◆ Work order
In the records that come next, find every line with "Java多线程". Return those lines.

[Recorded data]
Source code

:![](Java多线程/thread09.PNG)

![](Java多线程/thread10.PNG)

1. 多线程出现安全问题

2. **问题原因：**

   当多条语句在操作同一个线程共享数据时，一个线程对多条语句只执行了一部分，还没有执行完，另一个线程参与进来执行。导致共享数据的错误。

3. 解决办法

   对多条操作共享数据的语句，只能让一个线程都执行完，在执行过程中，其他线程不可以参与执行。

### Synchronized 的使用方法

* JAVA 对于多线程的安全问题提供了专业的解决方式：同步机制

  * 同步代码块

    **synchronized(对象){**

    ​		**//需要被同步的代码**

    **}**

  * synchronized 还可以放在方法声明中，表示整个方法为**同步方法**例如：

◆ Solution
:![](Java多线程/thread09.PNG)
![](Java多线程/thread10.PNG)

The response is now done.